Line 15 was an amendment to code already present and the reason for the amendment was to inform EnCase where the UsnJrnl had been exported to within the temp folder.

Line 16 was an addition to the script because We needed to tell EnCase where to export our final csv to and what to call it

Line 17 was an addition because as before when extracting the UsnJrnl it had the appearance that nothing was happening, therefore the addition of this console output lets the user know it is processing.

The next part of the EnScript deals with EnCase telling python what it needs to do:

18.  ExecuteClass exe();
19.  exe.SetFolder(pythonPath.GetFilePath());
20.  exe.SetApplication(pythonPath);
21.  exe.SetCommandLine(String::Format("\"{0}\" -c -f \"{1}\" -o \"{2}\"", pyScriptPath, py_arg_in, py_arg_out));

Basically we are telling EnCase to start Python and line 21 is the command line we wish to run against the file that was exported to the temporary folder and we want our csv out put to be sent to our cases export folder and named usnjrnl.

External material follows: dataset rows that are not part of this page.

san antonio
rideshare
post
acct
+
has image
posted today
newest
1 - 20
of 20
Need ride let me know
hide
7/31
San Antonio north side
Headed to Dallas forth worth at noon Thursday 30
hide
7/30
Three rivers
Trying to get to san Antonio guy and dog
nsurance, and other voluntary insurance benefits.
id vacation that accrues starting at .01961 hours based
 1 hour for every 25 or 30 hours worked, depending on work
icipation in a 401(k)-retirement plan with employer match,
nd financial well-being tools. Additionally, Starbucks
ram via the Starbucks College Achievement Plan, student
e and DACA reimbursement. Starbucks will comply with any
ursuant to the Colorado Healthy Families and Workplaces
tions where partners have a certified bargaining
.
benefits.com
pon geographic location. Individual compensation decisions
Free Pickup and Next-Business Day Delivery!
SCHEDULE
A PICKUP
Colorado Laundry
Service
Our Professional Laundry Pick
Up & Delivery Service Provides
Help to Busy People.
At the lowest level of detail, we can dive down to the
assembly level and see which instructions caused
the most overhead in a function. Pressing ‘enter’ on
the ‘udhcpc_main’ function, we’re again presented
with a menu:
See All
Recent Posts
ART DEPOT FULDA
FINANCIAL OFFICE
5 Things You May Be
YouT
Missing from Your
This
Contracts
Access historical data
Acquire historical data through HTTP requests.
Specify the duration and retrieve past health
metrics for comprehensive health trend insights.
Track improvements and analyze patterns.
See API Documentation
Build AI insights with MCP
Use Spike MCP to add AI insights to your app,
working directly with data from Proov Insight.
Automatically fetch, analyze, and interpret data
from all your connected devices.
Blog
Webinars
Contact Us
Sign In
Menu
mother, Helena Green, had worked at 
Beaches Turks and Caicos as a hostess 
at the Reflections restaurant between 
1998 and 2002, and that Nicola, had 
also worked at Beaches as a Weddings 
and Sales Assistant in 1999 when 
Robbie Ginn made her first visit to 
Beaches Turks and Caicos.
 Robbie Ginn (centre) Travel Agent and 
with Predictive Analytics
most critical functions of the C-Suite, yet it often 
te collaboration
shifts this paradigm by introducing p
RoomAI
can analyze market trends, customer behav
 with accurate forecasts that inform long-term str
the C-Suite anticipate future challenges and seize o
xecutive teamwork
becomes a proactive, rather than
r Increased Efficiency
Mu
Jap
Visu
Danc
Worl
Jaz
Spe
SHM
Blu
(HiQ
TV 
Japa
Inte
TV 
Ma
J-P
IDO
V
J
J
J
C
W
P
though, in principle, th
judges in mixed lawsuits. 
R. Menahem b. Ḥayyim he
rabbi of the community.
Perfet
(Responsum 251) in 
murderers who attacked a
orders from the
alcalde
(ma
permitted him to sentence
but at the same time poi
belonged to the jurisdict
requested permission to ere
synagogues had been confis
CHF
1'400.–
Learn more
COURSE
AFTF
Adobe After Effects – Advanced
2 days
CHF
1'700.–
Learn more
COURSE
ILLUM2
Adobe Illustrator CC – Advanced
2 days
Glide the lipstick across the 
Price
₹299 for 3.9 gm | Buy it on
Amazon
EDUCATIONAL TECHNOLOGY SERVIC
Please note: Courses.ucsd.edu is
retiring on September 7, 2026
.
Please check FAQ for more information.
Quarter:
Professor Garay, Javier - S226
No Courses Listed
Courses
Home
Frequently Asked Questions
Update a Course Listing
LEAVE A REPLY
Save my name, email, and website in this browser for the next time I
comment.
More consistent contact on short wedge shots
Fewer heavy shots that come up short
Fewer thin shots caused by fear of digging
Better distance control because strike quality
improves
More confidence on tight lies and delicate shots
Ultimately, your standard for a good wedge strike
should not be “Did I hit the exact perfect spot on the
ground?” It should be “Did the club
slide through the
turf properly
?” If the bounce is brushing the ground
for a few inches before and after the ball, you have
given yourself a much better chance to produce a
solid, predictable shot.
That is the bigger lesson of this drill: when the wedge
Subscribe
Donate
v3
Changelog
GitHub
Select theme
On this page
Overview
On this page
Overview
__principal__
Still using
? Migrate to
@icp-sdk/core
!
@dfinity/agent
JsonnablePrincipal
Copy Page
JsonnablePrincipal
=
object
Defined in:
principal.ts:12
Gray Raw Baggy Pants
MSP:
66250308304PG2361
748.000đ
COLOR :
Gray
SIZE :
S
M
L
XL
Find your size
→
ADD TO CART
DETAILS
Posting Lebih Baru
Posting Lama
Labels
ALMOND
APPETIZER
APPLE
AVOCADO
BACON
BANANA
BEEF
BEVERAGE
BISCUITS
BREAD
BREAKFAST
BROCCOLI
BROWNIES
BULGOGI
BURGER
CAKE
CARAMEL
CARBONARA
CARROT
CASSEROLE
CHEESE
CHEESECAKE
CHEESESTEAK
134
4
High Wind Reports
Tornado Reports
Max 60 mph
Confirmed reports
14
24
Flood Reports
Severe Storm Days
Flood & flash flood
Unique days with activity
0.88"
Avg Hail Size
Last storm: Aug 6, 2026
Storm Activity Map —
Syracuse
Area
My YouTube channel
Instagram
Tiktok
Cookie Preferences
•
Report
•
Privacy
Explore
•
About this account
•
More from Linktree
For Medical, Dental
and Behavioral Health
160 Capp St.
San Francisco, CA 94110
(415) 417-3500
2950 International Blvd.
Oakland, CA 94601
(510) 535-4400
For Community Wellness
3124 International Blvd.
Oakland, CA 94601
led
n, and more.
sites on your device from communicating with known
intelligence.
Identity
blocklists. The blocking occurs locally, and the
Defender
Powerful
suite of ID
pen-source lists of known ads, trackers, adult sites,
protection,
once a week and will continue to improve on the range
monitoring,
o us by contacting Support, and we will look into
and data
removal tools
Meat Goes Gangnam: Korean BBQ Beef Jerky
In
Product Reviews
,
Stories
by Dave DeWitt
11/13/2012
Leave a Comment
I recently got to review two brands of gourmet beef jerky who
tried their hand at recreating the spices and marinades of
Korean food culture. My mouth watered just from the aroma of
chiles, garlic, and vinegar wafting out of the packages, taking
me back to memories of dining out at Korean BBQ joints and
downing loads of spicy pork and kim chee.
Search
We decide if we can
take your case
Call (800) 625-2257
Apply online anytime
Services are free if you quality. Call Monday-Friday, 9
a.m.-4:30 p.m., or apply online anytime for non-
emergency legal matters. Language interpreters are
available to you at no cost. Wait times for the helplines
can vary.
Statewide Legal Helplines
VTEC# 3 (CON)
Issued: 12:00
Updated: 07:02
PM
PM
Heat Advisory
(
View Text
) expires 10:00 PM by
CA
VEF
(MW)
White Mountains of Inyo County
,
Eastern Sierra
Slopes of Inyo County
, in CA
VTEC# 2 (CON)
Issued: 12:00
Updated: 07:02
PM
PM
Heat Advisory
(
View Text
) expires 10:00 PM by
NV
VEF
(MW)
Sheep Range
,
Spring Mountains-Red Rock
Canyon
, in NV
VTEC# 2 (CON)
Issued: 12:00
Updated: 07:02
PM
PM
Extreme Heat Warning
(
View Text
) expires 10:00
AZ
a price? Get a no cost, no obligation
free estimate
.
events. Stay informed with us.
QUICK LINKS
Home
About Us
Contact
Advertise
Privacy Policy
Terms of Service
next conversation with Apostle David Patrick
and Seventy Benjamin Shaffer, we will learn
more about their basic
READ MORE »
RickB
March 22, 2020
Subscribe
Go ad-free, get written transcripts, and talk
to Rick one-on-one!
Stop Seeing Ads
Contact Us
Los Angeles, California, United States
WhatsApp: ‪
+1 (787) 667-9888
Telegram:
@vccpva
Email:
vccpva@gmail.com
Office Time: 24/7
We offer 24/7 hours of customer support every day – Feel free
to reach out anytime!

The flags used on the command line are:

  • -c Creates a csv output
  • -f Input file name
  • -o Output file name

The next amendment is another console instruction:

23.  Console.WriteLine(String::Format("CSV File Written out to {0}.csv", py_arg_out));

This lets the user know that the file has been written to the export folder.

Finally we have one last line to instruct the user via the console that processing has completed:

27.  Console.WriteLine("Processing Complete!\n{0}", SystemClass::LastError());

Once complete it was saved as a .enscript and I placed it into my default EnCase folder for use within EnCase.

Running the EnScript

Running the EnScript involves selecting the $UsnJrnl:J file with EnCase and then on the dropdown EnScript menu selecting Run and choosing our new EnScript.

usnjrnl enscript

In the Console you can see the results of the extra console lines that we added:

usnjrnl Console

Now when we go to the export folder for the case we will find our newly created usnjrnl.csv file for analysis:

usnjrnl output

As a result of this new journey into the world of EnScripting I have reached another geek milestone and am now the proud owner of a Github repository!  The usnjrnl EnScript can be found on my Github.

When I get the time I plan to use James latest blog post which takes us a step further and allows us to add a nice GUI to the EnScript.

I would like to take the opportunity to massively thank Kev for his assistance in helping me understand and implement the coding and also to James for putting the challenge out there for members of the community to explore the power of Python and EnScripts.  I look forward to the learning journey ahead as it has already bore much fruit for me and I hope others will get use out of the EnScript and this blog.